[Records from a collection]
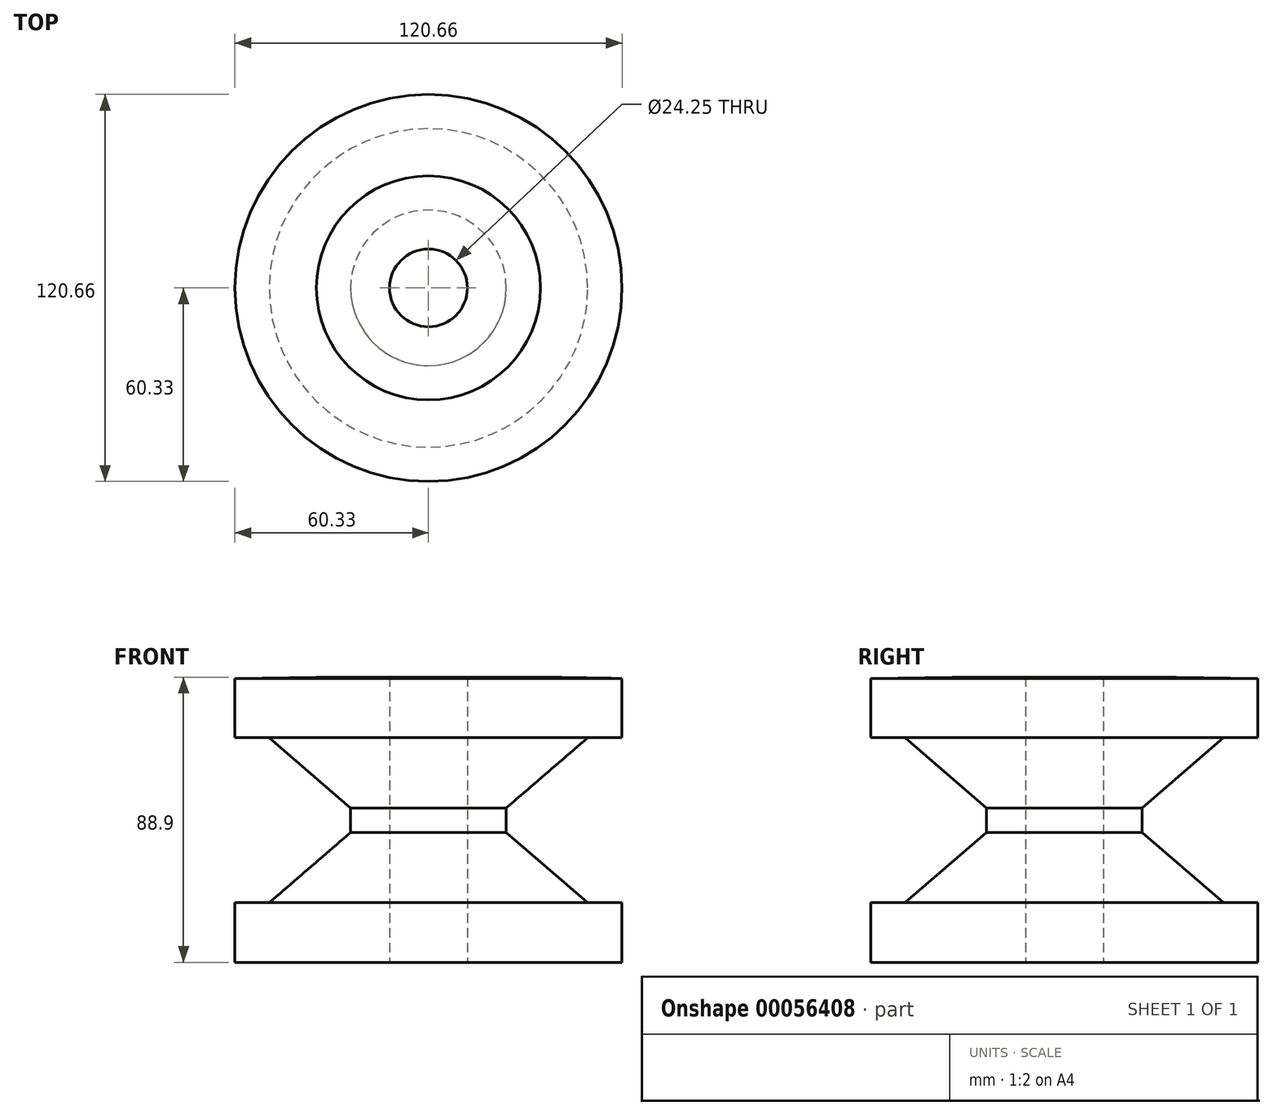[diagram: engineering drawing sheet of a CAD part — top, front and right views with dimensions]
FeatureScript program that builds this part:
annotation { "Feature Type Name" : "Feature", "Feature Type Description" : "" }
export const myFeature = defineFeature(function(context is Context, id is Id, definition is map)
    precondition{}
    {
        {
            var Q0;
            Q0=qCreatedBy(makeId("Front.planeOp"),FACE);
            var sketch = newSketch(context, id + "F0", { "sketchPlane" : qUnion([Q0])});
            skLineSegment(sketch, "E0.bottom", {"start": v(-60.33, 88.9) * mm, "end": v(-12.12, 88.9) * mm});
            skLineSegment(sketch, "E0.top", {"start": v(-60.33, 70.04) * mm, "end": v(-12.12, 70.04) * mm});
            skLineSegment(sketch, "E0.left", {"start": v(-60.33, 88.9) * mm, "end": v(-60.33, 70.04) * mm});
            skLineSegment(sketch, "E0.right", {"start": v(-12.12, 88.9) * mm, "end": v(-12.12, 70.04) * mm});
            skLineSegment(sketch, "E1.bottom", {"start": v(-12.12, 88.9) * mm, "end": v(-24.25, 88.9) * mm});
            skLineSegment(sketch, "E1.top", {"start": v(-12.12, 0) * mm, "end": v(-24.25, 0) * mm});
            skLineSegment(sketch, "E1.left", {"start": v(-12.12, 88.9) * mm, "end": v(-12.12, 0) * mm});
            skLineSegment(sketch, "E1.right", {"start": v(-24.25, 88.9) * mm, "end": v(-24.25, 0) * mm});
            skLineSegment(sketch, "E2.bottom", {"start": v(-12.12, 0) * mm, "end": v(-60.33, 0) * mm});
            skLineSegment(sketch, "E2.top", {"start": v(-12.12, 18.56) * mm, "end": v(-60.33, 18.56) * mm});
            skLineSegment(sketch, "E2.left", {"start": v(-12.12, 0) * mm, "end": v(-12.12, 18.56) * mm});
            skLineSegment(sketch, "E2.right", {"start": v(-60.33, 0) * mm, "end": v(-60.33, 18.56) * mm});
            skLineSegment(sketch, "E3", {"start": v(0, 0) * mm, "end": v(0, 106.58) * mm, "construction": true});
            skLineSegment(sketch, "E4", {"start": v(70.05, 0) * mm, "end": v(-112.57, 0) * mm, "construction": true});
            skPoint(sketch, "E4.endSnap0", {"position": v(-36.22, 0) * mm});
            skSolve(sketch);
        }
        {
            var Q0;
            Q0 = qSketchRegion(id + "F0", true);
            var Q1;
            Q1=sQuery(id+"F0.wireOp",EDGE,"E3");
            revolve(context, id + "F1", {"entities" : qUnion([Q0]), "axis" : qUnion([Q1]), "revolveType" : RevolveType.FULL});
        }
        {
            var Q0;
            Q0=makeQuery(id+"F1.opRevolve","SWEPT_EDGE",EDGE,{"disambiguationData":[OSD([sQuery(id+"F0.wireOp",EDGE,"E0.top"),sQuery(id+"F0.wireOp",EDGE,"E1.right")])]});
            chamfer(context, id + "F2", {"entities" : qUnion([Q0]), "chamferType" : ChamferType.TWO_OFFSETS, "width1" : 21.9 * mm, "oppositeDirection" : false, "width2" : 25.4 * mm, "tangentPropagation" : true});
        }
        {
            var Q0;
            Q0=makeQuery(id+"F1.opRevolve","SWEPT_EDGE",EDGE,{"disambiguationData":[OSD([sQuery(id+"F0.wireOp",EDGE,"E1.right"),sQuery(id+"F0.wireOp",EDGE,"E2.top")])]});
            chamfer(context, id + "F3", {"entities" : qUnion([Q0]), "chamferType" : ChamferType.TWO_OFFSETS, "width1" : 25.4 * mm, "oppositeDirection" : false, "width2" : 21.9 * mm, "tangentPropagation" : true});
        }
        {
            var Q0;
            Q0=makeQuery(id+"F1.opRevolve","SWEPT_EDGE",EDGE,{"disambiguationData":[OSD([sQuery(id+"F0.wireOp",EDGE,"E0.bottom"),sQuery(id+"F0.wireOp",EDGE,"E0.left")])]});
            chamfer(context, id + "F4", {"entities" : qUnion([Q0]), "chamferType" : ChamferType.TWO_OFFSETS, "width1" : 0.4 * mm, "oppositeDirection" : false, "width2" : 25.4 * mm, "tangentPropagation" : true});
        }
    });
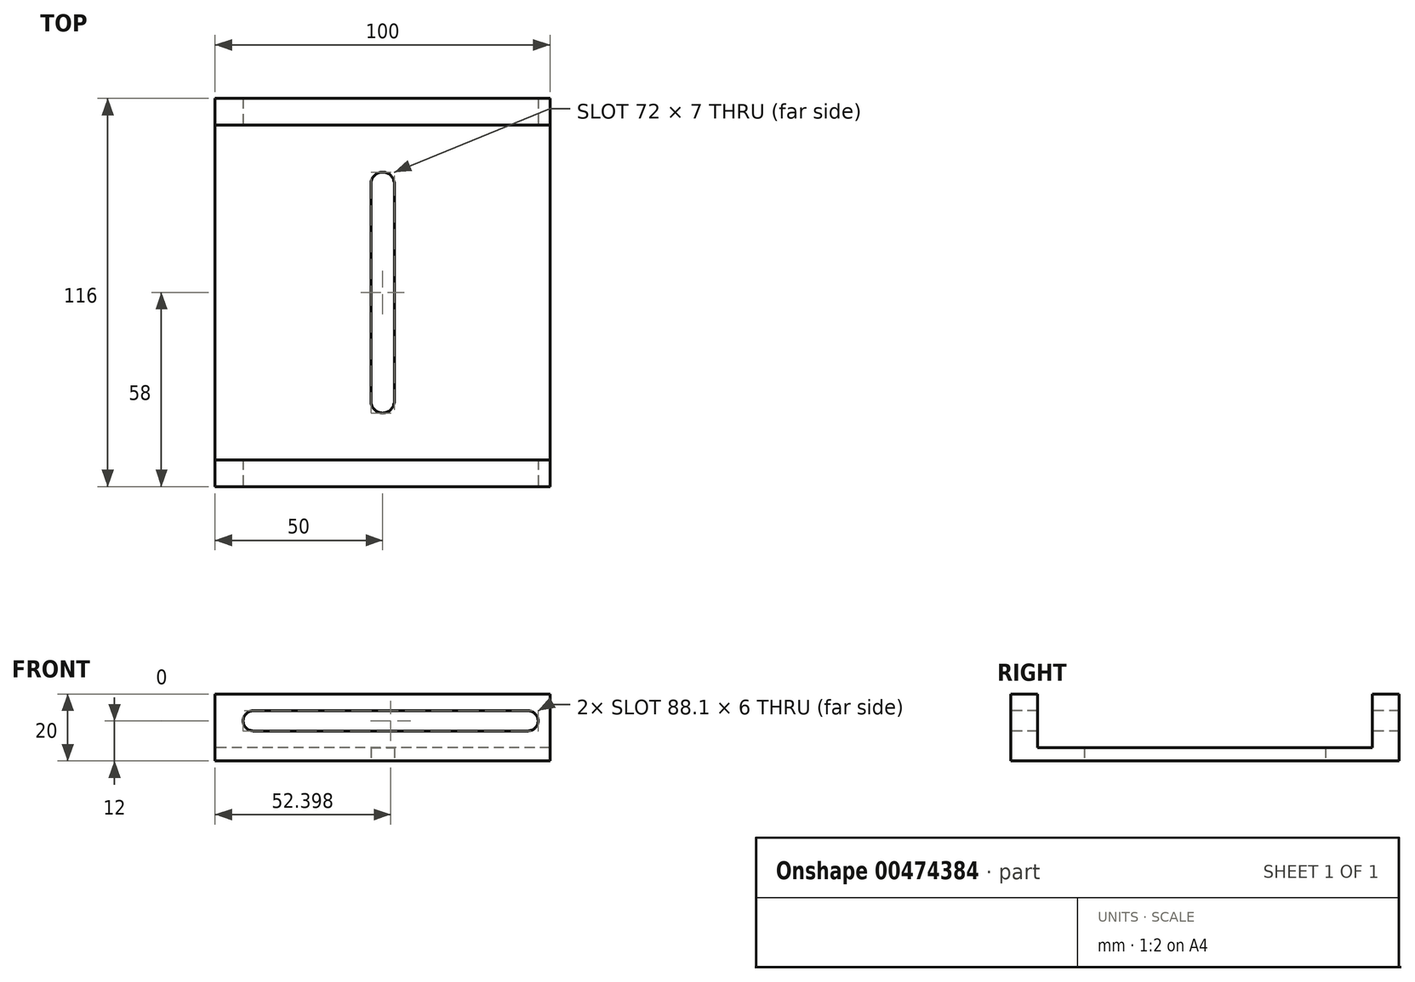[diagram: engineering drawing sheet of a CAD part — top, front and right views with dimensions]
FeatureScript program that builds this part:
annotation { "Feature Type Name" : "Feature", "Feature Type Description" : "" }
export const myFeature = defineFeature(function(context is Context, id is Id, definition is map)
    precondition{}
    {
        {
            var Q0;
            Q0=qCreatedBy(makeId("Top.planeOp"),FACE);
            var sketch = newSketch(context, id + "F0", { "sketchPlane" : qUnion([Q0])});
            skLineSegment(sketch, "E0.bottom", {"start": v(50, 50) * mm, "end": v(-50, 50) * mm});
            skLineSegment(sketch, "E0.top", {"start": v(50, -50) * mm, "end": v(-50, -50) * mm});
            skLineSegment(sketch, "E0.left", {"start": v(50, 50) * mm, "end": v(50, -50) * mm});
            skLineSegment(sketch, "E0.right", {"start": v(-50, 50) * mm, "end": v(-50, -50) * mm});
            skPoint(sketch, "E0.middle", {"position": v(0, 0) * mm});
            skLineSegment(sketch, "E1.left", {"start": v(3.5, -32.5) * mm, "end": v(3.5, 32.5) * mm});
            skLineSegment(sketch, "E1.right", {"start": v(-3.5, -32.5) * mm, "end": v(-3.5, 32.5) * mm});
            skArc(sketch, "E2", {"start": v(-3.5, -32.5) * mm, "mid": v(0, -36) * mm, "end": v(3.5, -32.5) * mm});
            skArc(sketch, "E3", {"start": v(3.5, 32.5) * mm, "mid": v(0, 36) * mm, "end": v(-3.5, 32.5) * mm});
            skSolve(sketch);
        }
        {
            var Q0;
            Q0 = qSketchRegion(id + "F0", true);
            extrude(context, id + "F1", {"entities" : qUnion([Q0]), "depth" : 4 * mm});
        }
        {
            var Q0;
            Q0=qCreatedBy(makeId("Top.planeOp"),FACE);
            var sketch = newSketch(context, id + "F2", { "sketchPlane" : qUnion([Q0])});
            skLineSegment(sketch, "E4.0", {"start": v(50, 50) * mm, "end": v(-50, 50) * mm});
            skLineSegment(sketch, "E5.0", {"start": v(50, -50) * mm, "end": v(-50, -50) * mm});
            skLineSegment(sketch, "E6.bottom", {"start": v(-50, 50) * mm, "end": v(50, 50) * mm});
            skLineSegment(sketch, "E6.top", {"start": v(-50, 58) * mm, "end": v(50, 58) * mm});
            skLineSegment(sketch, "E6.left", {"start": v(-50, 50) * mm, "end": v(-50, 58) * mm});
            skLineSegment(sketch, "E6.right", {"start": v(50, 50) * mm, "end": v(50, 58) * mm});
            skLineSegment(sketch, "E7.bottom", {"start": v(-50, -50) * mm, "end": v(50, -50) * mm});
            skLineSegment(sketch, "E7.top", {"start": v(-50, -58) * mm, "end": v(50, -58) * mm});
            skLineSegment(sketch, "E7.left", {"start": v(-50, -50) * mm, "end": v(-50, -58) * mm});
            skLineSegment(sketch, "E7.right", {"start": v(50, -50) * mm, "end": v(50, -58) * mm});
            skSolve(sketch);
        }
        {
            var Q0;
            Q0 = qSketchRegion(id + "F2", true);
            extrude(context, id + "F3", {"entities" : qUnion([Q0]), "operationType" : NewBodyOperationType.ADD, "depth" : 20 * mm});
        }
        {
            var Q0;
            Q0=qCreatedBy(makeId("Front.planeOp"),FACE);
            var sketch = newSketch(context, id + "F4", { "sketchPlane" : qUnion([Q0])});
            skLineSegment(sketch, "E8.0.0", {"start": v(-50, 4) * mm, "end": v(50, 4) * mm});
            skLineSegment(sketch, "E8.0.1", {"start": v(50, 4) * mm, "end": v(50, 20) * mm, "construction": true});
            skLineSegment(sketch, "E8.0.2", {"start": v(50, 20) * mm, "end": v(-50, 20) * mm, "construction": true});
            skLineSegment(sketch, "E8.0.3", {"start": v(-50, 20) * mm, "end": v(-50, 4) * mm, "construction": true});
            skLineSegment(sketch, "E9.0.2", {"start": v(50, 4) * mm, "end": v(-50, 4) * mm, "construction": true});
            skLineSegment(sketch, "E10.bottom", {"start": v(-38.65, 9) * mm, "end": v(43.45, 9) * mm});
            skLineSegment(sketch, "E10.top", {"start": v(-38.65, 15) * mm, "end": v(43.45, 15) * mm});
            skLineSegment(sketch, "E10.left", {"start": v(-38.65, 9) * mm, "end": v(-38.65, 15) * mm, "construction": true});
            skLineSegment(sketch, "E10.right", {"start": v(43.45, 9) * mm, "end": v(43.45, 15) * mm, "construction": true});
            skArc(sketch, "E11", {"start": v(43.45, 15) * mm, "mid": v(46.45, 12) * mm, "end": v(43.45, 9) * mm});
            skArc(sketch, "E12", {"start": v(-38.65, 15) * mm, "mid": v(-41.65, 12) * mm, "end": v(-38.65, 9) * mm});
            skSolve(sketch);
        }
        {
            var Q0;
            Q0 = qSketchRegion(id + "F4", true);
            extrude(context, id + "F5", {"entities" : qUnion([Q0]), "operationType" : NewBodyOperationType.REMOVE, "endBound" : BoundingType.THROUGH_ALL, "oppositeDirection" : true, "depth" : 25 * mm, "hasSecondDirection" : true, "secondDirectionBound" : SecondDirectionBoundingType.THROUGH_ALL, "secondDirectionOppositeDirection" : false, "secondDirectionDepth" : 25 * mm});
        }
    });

**WHAT YOU WILL DO**
Write out the lines from the start of the entries through the line containing "v(0, 106.58) *", both included, as a numbered list with blank lines skipped. Leave out the pictures.

**COMPLETED EXERCISE**
1. [diagram: engineering drawing sheet of a CAD part — top, front and right views with dimensions]
2. FeatureScript program that builds this part:
3. annotation { "Feature Type Name" : "Feature", "Feature Type Description" : "" }
4. export const myFeature = defineFeature(function(context is Context, id is Id, definition is map)
5.     precondition{}
6.     {
7.         {
8.             var Q0;
9.             Q0=qCreatedBy(makeId("Front.planeOp"),FACE);
10.             var sketch = newSketch(context, id + "F0", { "sketchPlane" : qUnion([Q0])});
11.             skLineSegment(sketch, "E0.bottom", {"start": v(-60.33, 88.9) * mm, "end": v(-12.12, 88.9) * mm});
12.             skLineSegment(sketch, "E0.top", {"start": v(-60.33, 70.04) * mm, "end": v(-12.12, 70.04) * mm});
13.             skLineSegment(sketch, "E0.left", {"start": v(-60.33, 88.9) * mm, "end": v(-60.33, 70.04) * mm});
14.             skLineSegment(sketch, "E0.right", {"start": v(-12.12, 88.9) * mm, "end": v(-12.12, 70.04) * mm});
15.             skLineSegment(sketch, "E1.bottom", {"start": v(-12.12, 88.9) * mm, "end": v(-24.25, 88.9) * mm});
16.             skLineSegment(sketch, "E1.top", {"start": v(-12.12, 0) * mm, "end": v(-24.25, 0) * mm});
17.             skLineSegment(sketch, "E1.left", {"start": v(-12.12, 88.9) * mm, "end": v(-12.12, 0) * mm});
18.             skLineSegment(sketch, "E1.right", {"start": v(-24.25, 88.9) * mm, "end": v(-24.25, 0) * mm});
19.             skLineSegment(sketch, "E2.bottom", {"start": v(-12.12, 0) * mm, "end": v(-60.33, 0) * mm});
20.             skLineSegment(sketch, "E2.top", {"start": v(-12.12, 18.56) * mm, "end": v(-60.33, 18.56) * mm});
21.             skLineSegment(sketch, "E2.left", {"start": v(-12.12, 0) * mm, "end": v(-12.12, 18.56) * mm});
22.             skLineSegment(sketch, "E2.right", {"start": v(-60.33, 0) * mm, "end": v(-60.33, 18.56) * mm});
23.             skLineSegment(sketch, "E3", {"start": v(0, 0) * mm, "end": v(0, 106.58) * mm, "construction": true});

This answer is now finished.